Wir wissen, dass eine der grossen Gewinnerinnen der Übernahme von Monsato durch Bayer BASF war, die einen Grossteil der transgenen und Ackergiftsparte von Bayer übernommen hat. Daher wil ich von Ihnen wissen:
Ist BASF nach der Monsanto-Übernahme weiterhin Nummer 1 im Agrarchemikaliengeschäft in Brasilien?
Welche Änderungen beim Marktanteil von Agrargiften und transgenen Saatgut erwarten Sie für 2019?
Laut dem brasilianischen Register für Agrargifte des Landwirtschaftsministeriums ist BASF aktuell mit 113 Pestiziden für den Vertrieb registriert. Darunter finden sich 45 Produkte, in denen 11 aktive Wirkstoffe sind, die in der EU verboten sind: Chlorfenapyr, Cyanamide, Fipronil, Flufenoxuron, Glufosinate, Imazapic, Imazapyr, Imazethapyr, Quinclorac, Saflufenacil, Sethoxydim.

▶ **GEZEIGTES MATERIAL**:

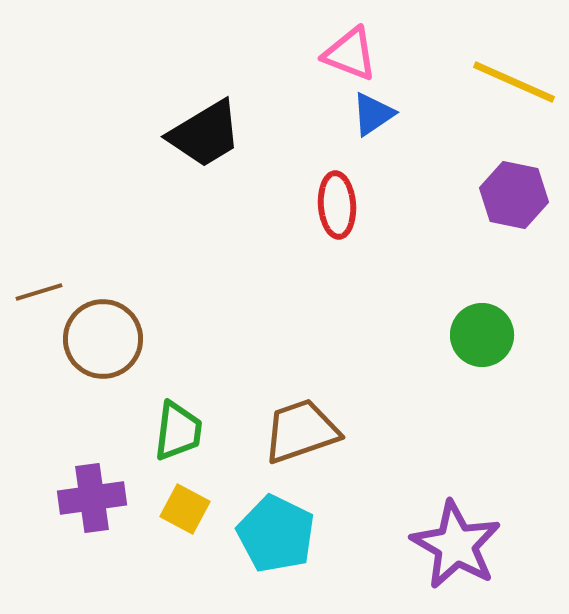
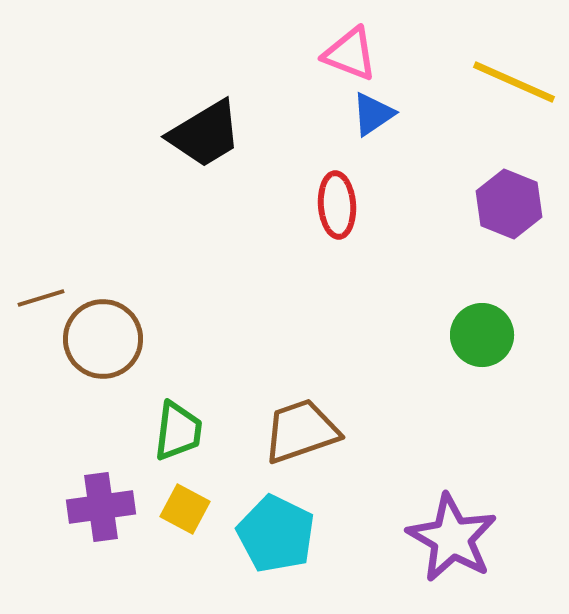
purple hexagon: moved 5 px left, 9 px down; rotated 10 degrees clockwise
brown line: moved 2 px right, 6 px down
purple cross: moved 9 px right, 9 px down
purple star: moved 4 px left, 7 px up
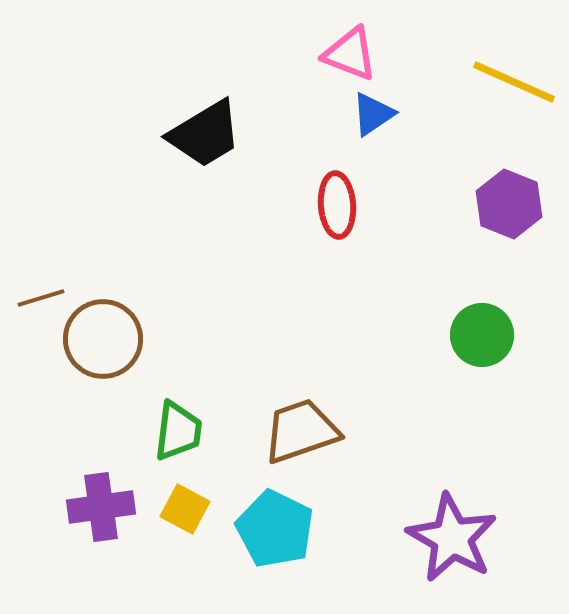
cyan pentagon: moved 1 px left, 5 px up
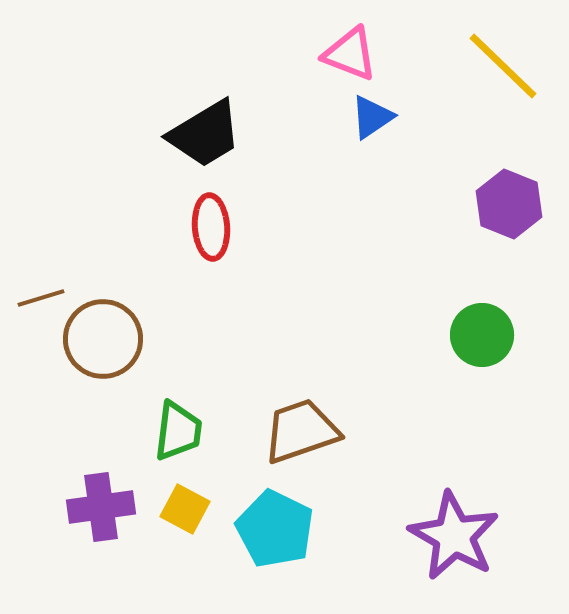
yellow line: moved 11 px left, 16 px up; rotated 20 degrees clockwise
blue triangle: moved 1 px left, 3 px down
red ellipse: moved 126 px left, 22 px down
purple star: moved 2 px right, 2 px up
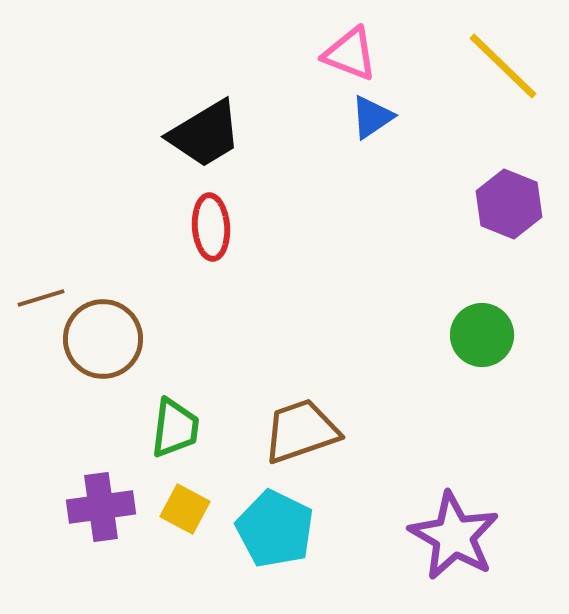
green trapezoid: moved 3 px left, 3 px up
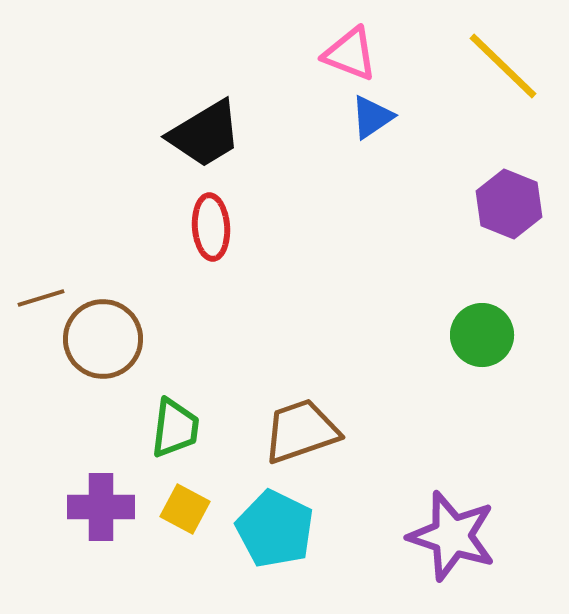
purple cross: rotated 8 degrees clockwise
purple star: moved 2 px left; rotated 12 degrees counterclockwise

▶ **SCHRIFTLICHE AUFGABE**: Gib bitte den Absatz im vorgelegten Text, der mit „Laut dem brasilianischen Register“ beginnt, als Liste wieder und behalte dabei seine wichtigsten Angaben bei. Das Material stammt aus einer anderen Quelle.

▶ **ENDGÜLTIGE ANTWORT**:
- Grundlage: das brasilianische Register für Agrargifte des Landwirtschaftsministeriums
- BASF hat dort derzeit 113 Pestizide für den Vertrieb registriert.
- 45 dieser Produkte enthalten 11 Wirkstoffe, die in der EU verboten sind.
- Diese Wirkstoffe sind Chlorfenapyr, Cyanamide, Fipronil, Flufenoxuron, Glufosinate, Imazapic, Imazapyr, Imazethapyr, Quinclorac, Saflufenacil und Sethoxydim.